Diversity deepens the engineering creative process and enriches the student experience.
U of T Engineering is committed to creating an equitable and inclusive community, and to increasing access to engineering studies for communities that have historically been underrepresented within the profession.
In May 2019, U of T Engineering created the Office of Diversity, Inclusion and Professionalism. This office joins several existing groups, teams, offices and roles within the Faculty that are dedicated to Equity, Diversity and Inclusivity (EDI), including:
U of T Engineering Groups
- Engineering Equity, Diversity and Inclusion Action Group
- U of T Engineering Positive Space Committee
- U of T Engineering Outreach Office
- National Society of Black Engineers (NSBE) U of T Chapter
- Queer Sphere
- Women in Science and Engineering (WISE) U of T
- Engineers Without Borders (EWB) U of T Chapter
- Skule Mental Wellness Team
U of T Engineering Roles
- Assistant Dean and Director, Diversity, Inclusion and Professionalism
- Dean’s Advisor on Indigenous Initiatives
- Mental Health Programs Officer
- First Year Advisor, Intercultural Learning & Experience
- Accessibility Service's On-location Advisor
- Health & Wellness' On-location Advisor
- Engineering Society’s Equity & Inclusivity Director
- Engineering Society's Mental Wellness Director
More ways U of T supports and promotes diversity and inclusion
All U of T students can access on-campus physical and mental health support and services through doctors, counsellors and psychologists.

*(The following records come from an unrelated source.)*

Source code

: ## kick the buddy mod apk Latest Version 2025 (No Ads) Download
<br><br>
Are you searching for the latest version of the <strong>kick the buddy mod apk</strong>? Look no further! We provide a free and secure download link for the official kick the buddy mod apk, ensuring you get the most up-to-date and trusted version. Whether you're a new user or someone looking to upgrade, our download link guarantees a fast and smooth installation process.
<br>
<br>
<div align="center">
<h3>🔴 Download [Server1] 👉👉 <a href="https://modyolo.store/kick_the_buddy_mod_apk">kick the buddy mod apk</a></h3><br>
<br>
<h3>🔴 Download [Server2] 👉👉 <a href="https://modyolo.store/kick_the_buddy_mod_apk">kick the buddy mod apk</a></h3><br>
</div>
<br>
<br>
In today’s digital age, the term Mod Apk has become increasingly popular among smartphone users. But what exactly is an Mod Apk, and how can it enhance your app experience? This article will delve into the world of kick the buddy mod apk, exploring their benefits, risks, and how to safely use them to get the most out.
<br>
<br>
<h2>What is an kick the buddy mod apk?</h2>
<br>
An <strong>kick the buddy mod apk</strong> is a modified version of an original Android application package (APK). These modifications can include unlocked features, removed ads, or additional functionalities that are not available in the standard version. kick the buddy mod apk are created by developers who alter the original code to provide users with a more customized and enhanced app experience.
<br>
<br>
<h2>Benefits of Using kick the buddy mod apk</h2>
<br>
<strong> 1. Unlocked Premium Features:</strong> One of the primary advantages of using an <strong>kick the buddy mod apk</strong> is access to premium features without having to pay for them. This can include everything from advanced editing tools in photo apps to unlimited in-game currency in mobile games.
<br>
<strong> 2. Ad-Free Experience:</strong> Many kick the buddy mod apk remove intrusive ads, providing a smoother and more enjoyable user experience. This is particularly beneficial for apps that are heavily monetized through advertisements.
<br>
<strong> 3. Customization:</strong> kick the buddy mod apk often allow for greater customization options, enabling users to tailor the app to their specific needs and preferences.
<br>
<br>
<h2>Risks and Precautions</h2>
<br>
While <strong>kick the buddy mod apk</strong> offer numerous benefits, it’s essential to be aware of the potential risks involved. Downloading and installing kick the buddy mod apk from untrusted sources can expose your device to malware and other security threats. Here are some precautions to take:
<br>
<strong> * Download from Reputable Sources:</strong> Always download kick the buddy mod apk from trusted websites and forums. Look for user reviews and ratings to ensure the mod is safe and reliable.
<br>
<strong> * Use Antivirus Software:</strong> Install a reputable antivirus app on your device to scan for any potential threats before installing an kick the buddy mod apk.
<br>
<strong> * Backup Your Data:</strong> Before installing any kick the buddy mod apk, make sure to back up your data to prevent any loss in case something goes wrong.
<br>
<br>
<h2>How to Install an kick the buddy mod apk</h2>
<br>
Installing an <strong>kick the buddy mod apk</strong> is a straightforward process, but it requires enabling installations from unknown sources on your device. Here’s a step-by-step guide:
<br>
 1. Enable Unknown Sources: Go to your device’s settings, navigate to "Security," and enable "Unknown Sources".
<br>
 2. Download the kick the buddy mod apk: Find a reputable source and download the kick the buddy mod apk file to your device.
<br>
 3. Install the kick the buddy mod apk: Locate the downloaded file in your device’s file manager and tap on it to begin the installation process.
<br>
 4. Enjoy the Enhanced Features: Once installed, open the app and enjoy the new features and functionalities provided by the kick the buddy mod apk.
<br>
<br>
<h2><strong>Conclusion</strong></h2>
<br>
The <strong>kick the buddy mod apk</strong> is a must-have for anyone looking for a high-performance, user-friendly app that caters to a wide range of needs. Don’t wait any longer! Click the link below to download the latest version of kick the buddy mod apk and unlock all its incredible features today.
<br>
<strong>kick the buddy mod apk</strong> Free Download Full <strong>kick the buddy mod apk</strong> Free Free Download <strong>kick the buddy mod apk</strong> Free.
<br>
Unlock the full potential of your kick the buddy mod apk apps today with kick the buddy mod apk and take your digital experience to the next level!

Students navigating on-going or temporary disability-related barriers can connect with Accessibility Services to discuss adaptive technology, accommodations and success strategies.
Indigenous students can tap into a network of centres and resources across campus, such as First Nations House.
The Sexual & Gender Diversity Office provides programming, resources and advocacy on sexual and gender diversity. The St. George campus also has several single-user and all-gender washrooms.
The Multi-Faith Centre supports spiritual well-being and encourages interfaith dialogue. There are dedicated spaces for prayer and meditation across U of T.
The Anti-Racism and Cultural Diversity Office provides a safe space for students, faculty and staff to strengthen the diversity of the University community.
Hart House is a student-focused centre for the arts, dialogue and wellness at the University of Toronto. More than just a physical space, Hart House plays a pivotal role as a diverse and inclusive gathering place that fosters the enhancement of the student experience.
In addition to the many U of T Engineering student clubs and teams that nurture inclusivity and diversity, many of engineering students are active members of University-level student groups such as the Black Students' Association, Indigenous Students Association, Centre for Women and Trans People, Muslim Students' Association and more.